I found this to be an excellent, simple break down of the position taken by Republicans and others who support tort deform:
“Let’s look at how a tort trial typically works. The injured party has a lawyer (you know, the “bad guy”). The doctor/corporation/defendant has a lawyer (or lawyers). There is a judge. And then there are twelve (sometimes six) ordinary citizens. – the jury.
The injured party’s lawyer has a chance to tell his client’s story. The lawyer(s) for the doctor/corporation/defendant has a chance to tell his(their) client’s side of the story.
The judge tells the jury what the rules they have to apply to the case are.

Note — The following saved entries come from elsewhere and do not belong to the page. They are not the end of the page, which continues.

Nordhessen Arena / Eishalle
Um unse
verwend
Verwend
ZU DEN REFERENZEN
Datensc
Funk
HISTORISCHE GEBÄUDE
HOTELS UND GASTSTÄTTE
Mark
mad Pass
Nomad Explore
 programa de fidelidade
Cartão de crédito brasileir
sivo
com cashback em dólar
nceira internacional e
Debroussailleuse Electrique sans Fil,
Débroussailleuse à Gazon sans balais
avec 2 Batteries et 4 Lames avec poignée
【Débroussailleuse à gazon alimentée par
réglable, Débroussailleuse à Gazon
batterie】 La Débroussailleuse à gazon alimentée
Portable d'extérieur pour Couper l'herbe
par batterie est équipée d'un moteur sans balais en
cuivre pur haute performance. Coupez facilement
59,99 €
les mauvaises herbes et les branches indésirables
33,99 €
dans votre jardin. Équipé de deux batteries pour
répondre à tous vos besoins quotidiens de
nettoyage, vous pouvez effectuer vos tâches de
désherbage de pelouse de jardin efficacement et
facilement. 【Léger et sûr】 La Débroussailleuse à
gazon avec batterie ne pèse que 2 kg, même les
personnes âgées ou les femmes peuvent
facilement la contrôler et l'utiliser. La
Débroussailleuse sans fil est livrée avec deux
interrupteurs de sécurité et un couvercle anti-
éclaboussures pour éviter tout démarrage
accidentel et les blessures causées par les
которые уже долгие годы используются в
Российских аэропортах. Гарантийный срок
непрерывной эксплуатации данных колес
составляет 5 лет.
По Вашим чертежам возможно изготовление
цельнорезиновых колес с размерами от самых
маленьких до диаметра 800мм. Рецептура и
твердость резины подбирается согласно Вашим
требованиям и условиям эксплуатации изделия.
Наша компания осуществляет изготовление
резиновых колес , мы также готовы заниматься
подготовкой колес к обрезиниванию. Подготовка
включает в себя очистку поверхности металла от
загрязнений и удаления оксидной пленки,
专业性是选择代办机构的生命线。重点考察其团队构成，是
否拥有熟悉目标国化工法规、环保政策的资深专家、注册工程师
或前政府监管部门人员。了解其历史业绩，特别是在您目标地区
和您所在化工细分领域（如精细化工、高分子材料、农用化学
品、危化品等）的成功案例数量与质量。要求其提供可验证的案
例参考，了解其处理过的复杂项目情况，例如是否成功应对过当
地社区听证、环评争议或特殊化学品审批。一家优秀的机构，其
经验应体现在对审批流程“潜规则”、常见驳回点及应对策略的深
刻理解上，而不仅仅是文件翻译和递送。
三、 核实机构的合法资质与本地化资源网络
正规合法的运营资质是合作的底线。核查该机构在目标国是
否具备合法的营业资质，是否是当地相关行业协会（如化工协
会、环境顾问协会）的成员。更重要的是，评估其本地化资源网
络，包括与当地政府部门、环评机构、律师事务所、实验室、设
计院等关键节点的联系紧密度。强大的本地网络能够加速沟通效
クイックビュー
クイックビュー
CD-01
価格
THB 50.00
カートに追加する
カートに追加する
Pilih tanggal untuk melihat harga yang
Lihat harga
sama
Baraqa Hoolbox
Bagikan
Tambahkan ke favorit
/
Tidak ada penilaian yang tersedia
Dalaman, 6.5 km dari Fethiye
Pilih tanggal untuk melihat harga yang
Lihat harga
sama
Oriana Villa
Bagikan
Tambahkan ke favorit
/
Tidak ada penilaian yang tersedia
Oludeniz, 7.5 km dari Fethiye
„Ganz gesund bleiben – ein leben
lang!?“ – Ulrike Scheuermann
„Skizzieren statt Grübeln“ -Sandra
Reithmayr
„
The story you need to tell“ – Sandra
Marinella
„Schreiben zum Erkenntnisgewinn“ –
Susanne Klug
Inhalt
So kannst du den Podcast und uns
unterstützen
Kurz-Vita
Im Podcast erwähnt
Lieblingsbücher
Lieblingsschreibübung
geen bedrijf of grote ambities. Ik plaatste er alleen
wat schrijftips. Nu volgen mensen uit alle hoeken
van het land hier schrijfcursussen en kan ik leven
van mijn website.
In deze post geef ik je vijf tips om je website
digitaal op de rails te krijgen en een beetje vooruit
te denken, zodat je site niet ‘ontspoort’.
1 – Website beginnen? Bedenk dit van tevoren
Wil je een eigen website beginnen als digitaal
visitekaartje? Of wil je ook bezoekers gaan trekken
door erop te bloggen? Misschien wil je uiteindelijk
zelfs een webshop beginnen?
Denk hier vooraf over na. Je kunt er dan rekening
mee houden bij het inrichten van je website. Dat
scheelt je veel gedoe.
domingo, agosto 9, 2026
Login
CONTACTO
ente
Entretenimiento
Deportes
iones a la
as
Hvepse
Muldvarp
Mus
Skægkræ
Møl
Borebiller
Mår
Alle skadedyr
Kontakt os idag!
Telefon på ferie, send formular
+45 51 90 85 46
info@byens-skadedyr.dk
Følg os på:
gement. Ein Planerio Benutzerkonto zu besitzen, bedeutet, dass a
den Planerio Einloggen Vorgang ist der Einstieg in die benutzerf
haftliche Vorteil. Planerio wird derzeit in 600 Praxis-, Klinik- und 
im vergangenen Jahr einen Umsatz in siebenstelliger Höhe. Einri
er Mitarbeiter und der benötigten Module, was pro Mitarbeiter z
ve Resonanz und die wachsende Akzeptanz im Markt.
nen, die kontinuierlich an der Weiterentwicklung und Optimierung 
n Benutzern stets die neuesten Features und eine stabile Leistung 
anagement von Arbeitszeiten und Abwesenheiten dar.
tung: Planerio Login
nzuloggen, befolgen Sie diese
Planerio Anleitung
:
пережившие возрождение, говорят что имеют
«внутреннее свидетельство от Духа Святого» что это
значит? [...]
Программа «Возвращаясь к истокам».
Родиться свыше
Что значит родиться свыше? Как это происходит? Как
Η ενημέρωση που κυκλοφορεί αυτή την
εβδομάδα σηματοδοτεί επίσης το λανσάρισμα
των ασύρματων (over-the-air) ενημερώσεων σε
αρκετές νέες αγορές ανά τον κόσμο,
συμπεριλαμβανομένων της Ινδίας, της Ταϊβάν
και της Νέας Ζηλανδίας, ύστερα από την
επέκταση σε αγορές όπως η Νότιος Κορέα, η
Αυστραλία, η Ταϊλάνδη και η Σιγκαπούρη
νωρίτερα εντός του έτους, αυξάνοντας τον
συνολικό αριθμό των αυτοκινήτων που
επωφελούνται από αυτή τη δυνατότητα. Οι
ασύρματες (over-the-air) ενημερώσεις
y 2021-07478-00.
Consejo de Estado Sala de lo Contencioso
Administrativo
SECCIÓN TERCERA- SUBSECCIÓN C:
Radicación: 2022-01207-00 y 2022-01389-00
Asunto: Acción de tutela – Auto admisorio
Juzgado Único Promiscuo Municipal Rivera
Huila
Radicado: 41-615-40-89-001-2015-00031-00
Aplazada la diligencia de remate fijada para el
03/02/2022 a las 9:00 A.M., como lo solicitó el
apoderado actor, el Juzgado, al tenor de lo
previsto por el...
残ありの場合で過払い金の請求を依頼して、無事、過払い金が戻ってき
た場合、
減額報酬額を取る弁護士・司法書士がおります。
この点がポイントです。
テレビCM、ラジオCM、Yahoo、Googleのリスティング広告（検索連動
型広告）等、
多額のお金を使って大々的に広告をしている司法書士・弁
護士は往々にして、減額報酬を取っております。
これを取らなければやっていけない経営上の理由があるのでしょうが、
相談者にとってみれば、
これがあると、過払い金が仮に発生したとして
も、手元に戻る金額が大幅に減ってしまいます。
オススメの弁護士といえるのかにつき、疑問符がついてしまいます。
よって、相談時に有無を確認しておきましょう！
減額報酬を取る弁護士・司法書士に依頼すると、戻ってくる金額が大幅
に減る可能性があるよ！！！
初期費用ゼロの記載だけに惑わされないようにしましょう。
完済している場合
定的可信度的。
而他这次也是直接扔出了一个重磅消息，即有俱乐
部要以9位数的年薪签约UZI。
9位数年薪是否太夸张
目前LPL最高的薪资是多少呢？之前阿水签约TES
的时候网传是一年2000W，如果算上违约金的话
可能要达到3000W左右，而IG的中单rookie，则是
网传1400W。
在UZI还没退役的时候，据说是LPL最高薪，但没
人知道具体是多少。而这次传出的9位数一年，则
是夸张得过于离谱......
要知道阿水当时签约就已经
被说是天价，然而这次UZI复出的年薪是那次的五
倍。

Then the jury makes a decision.
It is this last group of people the Republicans are really complaining about. They are the ones deciding whether to award money to the person who claims s/he was injured.
But to hear the Republicans tell the story, you would think that there is only one lawyer in the courtroom (the injured person’s lawyer), the judge is asleep, and the injured persons’s lawyer is sitting with the jurors as they deliberate, telling them what to do.”
January 11, 2010
The largest verdict awarded to a corporation last year was more than five times the size of the year’s largest product-liability verdict: a $300 million award against Philip Morris in a case involving a former smoker who developed cancer. The victim was awarded $56 million, with another $244 million in punitive damages.
So far there have been no reports of a call for a cap on jury awards in patent-infringement cases. Apparently juries are considered competent enough to register proper judgments in those disputes.